→ EXERCISE PROMPT:
Where the records below reach the line containing "left hip: (117, 218, 4)", start transcribing, and end with the line containing "left hip: (107, 156, 8)", exactly and with nothing else added.

(Items from a data source)
___

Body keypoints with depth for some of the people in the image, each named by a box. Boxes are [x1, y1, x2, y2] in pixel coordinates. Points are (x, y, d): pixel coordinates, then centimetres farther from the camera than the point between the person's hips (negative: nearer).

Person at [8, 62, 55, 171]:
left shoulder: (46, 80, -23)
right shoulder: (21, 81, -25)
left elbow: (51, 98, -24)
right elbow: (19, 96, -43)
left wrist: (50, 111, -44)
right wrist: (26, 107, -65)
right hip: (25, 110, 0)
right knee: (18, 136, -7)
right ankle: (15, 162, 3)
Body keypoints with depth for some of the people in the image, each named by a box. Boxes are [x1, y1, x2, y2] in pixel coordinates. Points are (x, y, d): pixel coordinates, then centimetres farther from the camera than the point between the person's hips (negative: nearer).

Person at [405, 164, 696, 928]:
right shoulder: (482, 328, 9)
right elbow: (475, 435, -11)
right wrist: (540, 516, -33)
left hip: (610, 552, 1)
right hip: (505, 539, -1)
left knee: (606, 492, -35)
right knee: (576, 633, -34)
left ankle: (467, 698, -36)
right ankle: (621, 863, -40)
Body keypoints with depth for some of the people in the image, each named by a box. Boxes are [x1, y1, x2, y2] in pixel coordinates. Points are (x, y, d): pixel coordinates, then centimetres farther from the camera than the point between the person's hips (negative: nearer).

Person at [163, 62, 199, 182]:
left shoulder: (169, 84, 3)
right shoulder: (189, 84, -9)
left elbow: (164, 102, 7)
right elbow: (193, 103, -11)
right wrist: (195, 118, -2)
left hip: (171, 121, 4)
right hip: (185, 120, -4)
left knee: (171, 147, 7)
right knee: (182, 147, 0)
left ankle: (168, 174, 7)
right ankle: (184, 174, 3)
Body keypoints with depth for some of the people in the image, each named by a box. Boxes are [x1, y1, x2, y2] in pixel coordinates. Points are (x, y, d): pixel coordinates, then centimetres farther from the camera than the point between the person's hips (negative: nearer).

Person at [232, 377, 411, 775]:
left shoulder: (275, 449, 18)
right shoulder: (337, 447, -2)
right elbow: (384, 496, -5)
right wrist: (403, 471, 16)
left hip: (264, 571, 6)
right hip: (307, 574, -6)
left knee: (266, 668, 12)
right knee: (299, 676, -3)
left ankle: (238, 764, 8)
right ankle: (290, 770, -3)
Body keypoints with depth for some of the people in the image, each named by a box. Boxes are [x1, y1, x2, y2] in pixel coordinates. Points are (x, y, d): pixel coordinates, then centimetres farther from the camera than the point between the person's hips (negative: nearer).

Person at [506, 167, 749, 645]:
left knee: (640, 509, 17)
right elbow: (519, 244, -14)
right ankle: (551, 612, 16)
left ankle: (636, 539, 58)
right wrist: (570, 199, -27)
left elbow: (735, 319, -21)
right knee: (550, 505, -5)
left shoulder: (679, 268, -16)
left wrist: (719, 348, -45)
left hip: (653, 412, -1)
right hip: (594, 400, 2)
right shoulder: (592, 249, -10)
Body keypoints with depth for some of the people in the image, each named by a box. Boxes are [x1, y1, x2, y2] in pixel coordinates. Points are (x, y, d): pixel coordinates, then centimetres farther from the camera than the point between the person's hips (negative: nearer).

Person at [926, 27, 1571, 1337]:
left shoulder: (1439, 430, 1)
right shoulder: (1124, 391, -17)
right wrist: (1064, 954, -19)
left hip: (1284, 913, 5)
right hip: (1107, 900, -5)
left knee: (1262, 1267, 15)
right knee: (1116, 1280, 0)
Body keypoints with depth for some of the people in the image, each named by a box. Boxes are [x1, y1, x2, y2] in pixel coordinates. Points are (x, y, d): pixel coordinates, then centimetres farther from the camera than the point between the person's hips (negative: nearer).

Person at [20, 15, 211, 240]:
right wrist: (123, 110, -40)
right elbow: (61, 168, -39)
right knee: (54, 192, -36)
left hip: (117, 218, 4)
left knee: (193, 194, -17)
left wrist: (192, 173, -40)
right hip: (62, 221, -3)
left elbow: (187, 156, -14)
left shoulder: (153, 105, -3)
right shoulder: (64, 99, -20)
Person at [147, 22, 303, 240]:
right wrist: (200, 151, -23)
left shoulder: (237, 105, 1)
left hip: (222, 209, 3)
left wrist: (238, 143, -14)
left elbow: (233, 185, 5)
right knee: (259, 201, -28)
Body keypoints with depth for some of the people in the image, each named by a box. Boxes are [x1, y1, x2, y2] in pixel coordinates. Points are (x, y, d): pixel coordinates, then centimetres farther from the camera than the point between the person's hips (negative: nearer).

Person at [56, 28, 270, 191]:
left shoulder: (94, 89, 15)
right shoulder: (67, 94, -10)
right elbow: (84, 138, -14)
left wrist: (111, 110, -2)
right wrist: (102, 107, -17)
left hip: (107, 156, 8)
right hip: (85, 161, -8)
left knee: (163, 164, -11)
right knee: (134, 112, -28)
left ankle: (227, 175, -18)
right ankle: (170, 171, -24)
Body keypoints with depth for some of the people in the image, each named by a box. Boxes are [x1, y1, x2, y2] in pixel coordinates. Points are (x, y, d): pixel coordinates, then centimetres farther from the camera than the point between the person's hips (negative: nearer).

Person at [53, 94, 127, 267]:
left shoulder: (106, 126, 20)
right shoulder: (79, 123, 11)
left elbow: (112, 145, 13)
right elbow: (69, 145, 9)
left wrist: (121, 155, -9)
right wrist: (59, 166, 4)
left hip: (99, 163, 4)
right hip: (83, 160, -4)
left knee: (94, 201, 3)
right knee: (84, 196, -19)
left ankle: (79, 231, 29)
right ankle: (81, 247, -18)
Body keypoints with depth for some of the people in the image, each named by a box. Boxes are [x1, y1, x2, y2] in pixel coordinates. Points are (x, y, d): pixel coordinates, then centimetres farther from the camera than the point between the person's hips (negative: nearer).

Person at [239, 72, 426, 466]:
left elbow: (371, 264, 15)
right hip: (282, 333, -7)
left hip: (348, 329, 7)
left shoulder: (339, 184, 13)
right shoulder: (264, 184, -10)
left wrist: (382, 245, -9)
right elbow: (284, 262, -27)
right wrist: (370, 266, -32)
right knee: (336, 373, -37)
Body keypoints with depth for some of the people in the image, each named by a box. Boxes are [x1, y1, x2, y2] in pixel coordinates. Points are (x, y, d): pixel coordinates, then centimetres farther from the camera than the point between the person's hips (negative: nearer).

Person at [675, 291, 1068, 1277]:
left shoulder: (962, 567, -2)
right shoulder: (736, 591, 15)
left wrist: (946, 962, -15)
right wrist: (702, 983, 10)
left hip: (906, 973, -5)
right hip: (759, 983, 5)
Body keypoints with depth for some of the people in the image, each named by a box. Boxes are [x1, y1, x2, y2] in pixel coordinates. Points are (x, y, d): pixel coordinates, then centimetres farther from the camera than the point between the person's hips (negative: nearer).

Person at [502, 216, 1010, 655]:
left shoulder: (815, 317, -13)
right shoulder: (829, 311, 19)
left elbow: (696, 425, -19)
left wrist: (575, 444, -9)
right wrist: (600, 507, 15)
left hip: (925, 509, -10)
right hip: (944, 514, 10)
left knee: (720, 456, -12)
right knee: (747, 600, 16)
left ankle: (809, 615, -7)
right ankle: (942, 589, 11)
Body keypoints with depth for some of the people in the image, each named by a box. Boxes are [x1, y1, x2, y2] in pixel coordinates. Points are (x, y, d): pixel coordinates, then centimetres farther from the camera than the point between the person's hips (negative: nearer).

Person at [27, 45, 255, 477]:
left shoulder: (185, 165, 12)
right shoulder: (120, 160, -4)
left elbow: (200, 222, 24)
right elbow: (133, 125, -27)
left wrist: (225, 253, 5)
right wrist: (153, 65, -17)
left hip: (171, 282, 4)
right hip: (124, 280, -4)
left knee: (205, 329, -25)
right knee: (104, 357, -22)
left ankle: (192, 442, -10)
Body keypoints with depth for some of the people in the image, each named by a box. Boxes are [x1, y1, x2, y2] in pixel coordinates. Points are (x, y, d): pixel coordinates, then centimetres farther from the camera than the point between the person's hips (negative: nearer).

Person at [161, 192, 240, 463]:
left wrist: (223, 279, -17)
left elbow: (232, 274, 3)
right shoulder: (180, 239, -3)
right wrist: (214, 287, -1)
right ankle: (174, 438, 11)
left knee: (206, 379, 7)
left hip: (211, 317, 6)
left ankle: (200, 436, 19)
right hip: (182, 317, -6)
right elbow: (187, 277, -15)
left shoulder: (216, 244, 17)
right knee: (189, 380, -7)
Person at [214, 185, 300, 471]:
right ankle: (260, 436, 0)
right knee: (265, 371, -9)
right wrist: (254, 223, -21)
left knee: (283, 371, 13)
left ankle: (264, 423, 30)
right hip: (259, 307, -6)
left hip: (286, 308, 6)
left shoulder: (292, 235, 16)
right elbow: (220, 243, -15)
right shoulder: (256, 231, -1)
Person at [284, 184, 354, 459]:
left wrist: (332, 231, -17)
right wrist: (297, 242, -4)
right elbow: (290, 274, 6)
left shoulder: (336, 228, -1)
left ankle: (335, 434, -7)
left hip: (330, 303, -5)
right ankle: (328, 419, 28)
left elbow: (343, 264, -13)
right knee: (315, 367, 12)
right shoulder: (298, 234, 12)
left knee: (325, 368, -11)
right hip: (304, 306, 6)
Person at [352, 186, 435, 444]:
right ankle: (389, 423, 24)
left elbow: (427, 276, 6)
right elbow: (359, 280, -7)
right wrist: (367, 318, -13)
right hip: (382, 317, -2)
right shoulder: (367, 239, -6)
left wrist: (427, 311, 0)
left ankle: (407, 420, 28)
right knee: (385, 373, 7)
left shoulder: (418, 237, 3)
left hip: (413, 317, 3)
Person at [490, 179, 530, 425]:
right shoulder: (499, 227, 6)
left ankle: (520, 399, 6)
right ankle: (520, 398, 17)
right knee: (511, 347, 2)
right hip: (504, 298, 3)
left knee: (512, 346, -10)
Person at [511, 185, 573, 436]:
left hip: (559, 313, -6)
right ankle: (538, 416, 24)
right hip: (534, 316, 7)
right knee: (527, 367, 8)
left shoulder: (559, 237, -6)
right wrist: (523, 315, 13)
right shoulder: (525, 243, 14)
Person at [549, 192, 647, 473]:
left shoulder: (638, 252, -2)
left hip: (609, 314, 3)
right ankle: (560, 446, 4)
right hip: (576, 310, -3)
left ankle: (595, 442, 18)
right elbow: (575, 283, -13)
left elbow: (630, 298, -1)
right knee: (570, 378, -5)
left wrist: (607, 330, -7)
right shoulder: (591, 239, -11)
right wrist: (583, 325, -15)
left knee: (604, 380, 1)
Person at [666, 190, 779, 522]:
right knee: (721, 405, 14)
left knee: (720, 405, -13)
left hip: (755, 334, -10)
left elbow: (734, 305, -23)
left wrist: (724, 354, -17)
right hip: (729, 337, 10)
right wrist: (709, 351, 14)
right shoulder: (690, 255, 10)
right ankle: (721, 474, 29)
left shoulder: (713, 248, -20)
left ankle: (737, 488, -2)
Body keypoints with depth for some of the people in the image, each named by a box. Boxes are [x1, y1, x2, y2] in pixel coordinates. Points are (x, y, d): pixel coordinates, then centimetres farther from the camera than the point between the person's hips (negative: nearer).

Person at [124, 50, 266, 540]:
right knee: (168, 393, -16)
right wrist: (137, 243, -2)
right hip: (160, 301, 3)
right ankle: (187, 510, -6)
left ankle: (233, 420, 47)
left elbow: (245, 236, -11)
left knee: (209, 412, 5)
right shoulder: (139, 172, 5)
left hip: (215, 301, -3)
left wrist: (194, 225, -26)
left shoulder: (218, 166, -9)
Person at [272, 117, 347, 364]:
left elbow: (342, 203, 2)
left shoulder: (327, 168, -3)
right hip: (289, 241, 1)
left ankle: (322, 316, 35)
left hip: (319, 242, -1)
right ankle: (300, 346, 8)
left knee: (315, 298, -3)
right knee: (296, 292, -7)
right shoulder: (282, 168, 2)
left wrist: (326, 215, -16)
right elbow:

___

→ WRITTEN SOLUTION:
left hip: (117, 218, 4)
left knee: (193, 194, -17)
left wrist: (192, 173, -40)
right hip: (62, 221, -3)
left elbow: (187, 156, -14)
left shoulder: (153, 105, -3)
right shoulder: (64, 99, -20)
Person at [147, 22, 303, 240]:
right wrist: (200, 151, -23)
left shoulder: (237, 105, 1)
left hip: (222, 209, 3)
left wrist: (238, 143, -14)
left elbow: (233, 185, 5)
right knee: (259, 201, -28)
Body keypoints with depth for some of the people in the image, each named by a box. Boxes are [x1, y1, x2, y2] in pixel coordinates. Points are (x, y, d): pixel coordinates, then centimetres farther from the camera than the point between the person's hips (negative: nearer).

Person at [56, 28, 270, 191]:
left shoulder: (94, 89, 15)
right shoulder: (67, 94, -10)
right elbow: (84, 138, -14)
left wrist: (111, 110, -2)
right wrist: (102, 107, -17)
left hip: (107, 156, 8)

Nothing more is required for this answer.